Dataset entries:
Segment Open

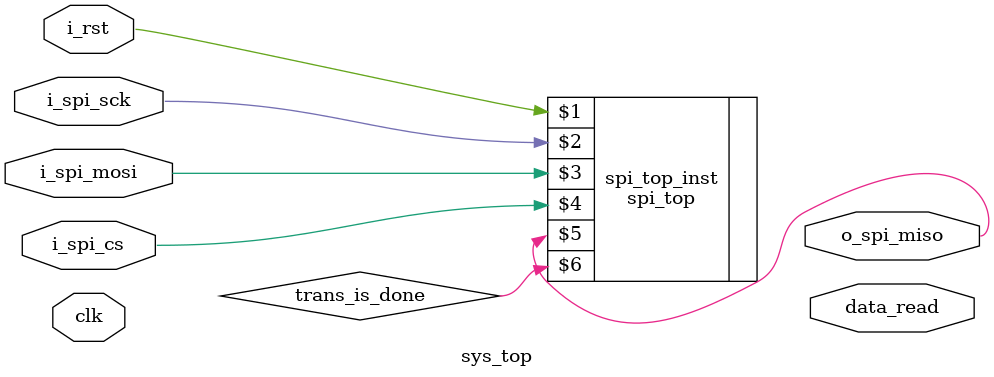
<source format=v>

`timescale 1ns/1ps

module sys_top #(parameter DATA_WIDTH = 8)(

    input i_rst,
    input clk,
    input i_spi_sck,
    input i_spi_mosi,
    input i_spi_cs,

    output o_spi_miso,
    output [DATA_WIDTH-1:0] data_read
);



wire trans_is_done;


spi_top #(DATA_WIDTH) 
    spi_top_inst (
        i_rst,
        i_spi_sck,
        i_spi_mosi,
        i_spi_cs,
        o_spi_miso,
        trans_is_done 
);



endmodule

</source>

Segment Closed

The data shown above must be printed again exactly, with no images included.

<source format=v>

`timescale 1ns/1ps

module sys_top #(parameter DATA_WIDTH = 8)(

    input i_rst,
    input clk,
    input i_spi_sck,
    input i_spi_mosi,
    input i_spi_cs,

    output o_spi_miso,
    output [DATA_WIDTH-1:0] data_read
);



wire trans_is_done;


spi_top #(DATA_WIDTH) 
    spi_top_inst (
        i_rst,
        i_spi_sck,
        i_spi_mosi,
        i_spi_cs,
        o_spi_miso,
        trans_is_done 
);



endmodule

</source>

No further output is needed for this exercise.